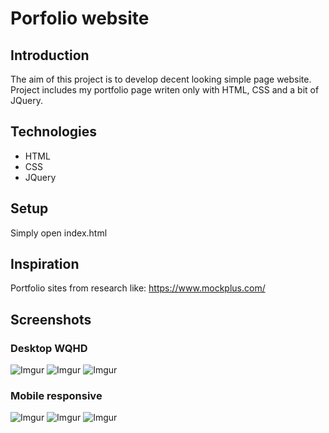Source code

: # Porfolio website
## Introduction
The aim of this project is to develop decent looking simple page website.
Project includes my portfolio page writen only with HTML, CSS and a bit of JQuery.

## Technologies
* HTML
* CSS
* JQuery

## Setup
Simply open index.html

## Inspiration
Portfolio sites from research like: https://www.mockplus.com/

## Screenshots

### Desktop WQHD
![Imgur](https://i.imgur.com/zukwRySm.jpg)
![Imgur](https://i.imgur.com/xBQTObcm.jpg)
![Imgur](https://i.imgur.com/VbqCdjPm.jpg)

### Mobile responsive
![Imgur](https://i.imgur.com/PWPc6kGm.jpg)
![Imgur](https://i.imgur.com/FqYqz2dm.jpg)
![Imgur](https://i.imgur.com/WbfgzyHm.jpg)
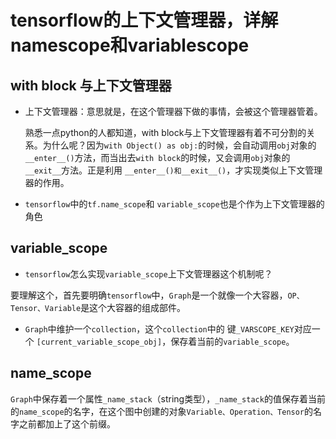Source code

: # tensorflow的上下文管理器，详解namescope和variablescope

## with block 与上下文管理器

* 上下文管理器：意思就是，在这个管理器下做的事情，会被这个管理器管着。

  熟悉一点python的人都知道，with block与上下文管理器有着不可分割的关系。为什么呢？因为`with Object() as obj:`的时候，会自动调用`obj`对象的`__enter__()`方法，而当出去`with block`的时候，又会调用`obj`对象的`__exit__`方法。正是利用 `__enter__()和__exit__()`，才实现类似上下文管理器的作用。

* `tensorflow`中的`tf.name_scope`和 `variable_scope`也是个作为上下文管理器的角色



## variable_scope

* `tensorflow`怎么实现`variable_scope`上下文管理器这个机制呢？

要理解这个，首先要明确`tensorflow`中，`Graph`是一个就像一个大容器，`OP、Tensor、Variable`是这个大容器的组成部件。

* `Graph`中维护一个`collection`，这个`collection`中的 键`_VARSCOPE_KEY`对应一个 `[current_variable_scope_obj]`，保存着当前的`variable_scope`。

## name_scope

`Graph`中保存着一个属性`_name_stack`（string类型），`_name_stack`的值保存着当前的`name_scope`的名字，在这个图中创建的对象`Variable、Operation、Tensor`的名字之前都加上了这个前缀。
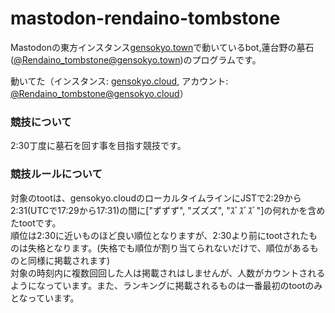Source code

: # mastodon-rendaino-tombstone

Mastodonの東方インスタンス[gensokyo.town](https://gensokyo.town)で動いているbot,蓮台野の墓石([@Rendaino_tombstone@gensokyo.town](https://gensokyo.town/@Rendaino_tombstone))のプログラムです。

動いてた（インスタンス: [gensokyo.cloud](https://gensokyo.cloud), アカウント: [@Rendaino_tombstone@gensokyo.cloud](https://gensokyo.cloud/@Rendaino_tombstone)）

### 競技について

2:30丁度に墓石を回す事を目指す競技です。</br>

### 競技ルールについて

対象のtootは、gensokyo.cloudのローカルタイムラインにJSTで2:29から2:31(UTCで17:29から17:31)の間に["ずずず", "ズズズ", "ｽﾞｽﾞｽﾞ"]の何れかを含めたtootです。</br>
順位は2:30に近いものほど良い順位となりますが、2:30より前にtootされたものは失格となります。(失格でも順位が割り当てられないだけで、順位があるものと同様に掲載されます)</br>
対象の時刻内に複数回回した人は掲載されはしませんが、人数がカウントされるようになっています。また、ランキングに掲載されるものは一番最初のtootのみとなっています。</br>
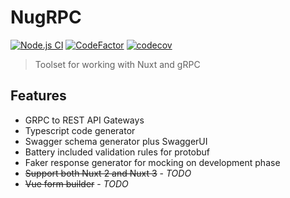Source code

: # NugRPC

[![Node.js CI](https://github.com/privy-open-source/nugrpc/actions/workflows/node.js.yml/badge.svg)](https://github.com/privy-open-source/nugrpc/actions/workflows/node.js.yml)
[![CodeFactor](https://www.codefactor.io/repository/github/privy-open-source/nugrpc/badge)](https://www.codefactor.io/repository/github/privy-open-source/nugrpc)
[![codecov](https://codecov.io/gh/privy-open-source/nugrpc/branch/master/graph/badge.svg?token=P0V22AR9XR)](https://codecov.io/gh/privy-open-source/nugrpc)

> Toolset for working with Nuxt and gRPC

## Features

- GRPC to REST API Gateways
- Typescript code generator
- Swagger schema generator plus SwaggerUI
- Battery included validation rules for protobuf
- Faker response generator for mocking on development phase
- ~~Support both Nuxt 2 and Nuxt 3~~ - *TODO*
- ~~Vue form builder~~ - *TODO*
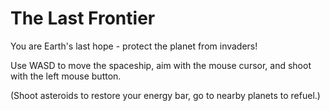 # The Last Frontier

You are Earth's last hope - protect the planet from invaders!

Use WASD to move the spaceship, aim with the mouse cursor, and shoot with the left mouse button.

(Shoot asteroids to restore your energy bar, go to nearby planets to refuel.)
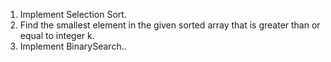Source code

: 1. Implement Selection Sort.
2. Find the smallest element in the given sorted array that is greater than or equal to integer k.
3. Implement BinarySearch..


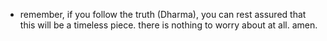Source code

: - remember, if you follow the truth (Dharma), you can rest assured that this will be a timeless piece. there is nothing to worry about at all. amen.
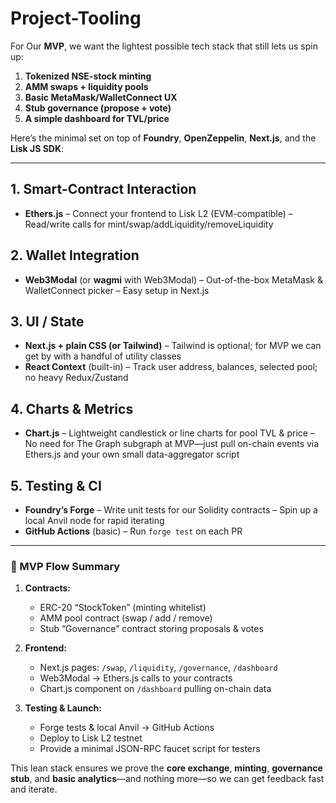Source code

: # Project-Tooling

For Our **MVP**, we want the lightest possible tech stack that still lets us spin up:

1. **Tokenized NSE-stock minting**
2. **AMM swaps + liquidity pools**
3. **Basic MetaMask/WalletConnect UX**
4. **Stub governance (propose + vote)**
5. **A simple dashboard for TVL/price**

Here’s the minimal set on top of **Foundry**, **OpenZeppelin**, **Next.js**, and the **Lisk JS SDK**:

---

## 1. Smart-Contract Interaction

* **Ethers.js**
  – Connect your frontend to Lisk L2 (EVM-compatible)
  – Read/write calls for mint/swap/addLiquidity/removeLiquidity

## 2. Wallet Integration

* **Web3Modal** (or **wagmi** with Web3Modal)
  – Out-of-the-box MetaMask & WalletConnect picker
  – Easy setup in Next.js

## 3. UI / State

* **Next.js + plain CSS (or Tailwind)**
  – Tailwind is optional; for MVP we can get by with a handful of utility classes
* **React Context** (built-in)
  – Track user address, balances, selected pool; no heavy Redux/Zustand

## 4. Charts & Metrics

* **Chart.js**
  – Lightweight candlestick or line charts for pool TVL & price
  – No need for The Graph subgraph at MVP—just pull on-chain events via Ethers.js and your own small data-aggregator script

## 5. Testing & CI

* **Foundry’s Forge**
  – Write unit tests for our Solidity contracts
  – Spin up a local Anvil node for rapid iterating
* **GitHub Actions** (basic)
  – Run `forge test` on each PR

---

### 🚀 MVP Flow Summary

1. **Contracts:**

   * ERC-20 “StockToken” (minting whitelist)
   * AMM pool contract (swap / add / remove)
   * Stub “Governance” contract storing proposals & votes

2. **Frontend:**

   * Next.js pages: `/swap`, `/liquidity`, `/governance`, `/dashboard`
   * Web3Modal → Ethers.js calls to your contracts
   * Chart.js component on `/dashboard` pulling on-chain data

3. **Testing & Launch:**

   * Forge tests & local Anvil → GitHub Actions
   * Deploy to Lisk L2 testnet
   * Provide a minimal JSON-RPC faucet script for testers

This lean stack ensures we prove the **core exchange**, **minting**, **governance stub**, and **basic analytics**—and nothing more—so we can get feedback fast and iterate.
- - - -
Instructions for the task - Your answer should consist of all lines above that include the string "generator".

Reply to the exercise -
- Typescript code generator
- Swagger schema generator plus SwaggerUI
- Faker response generator for mocking on development phase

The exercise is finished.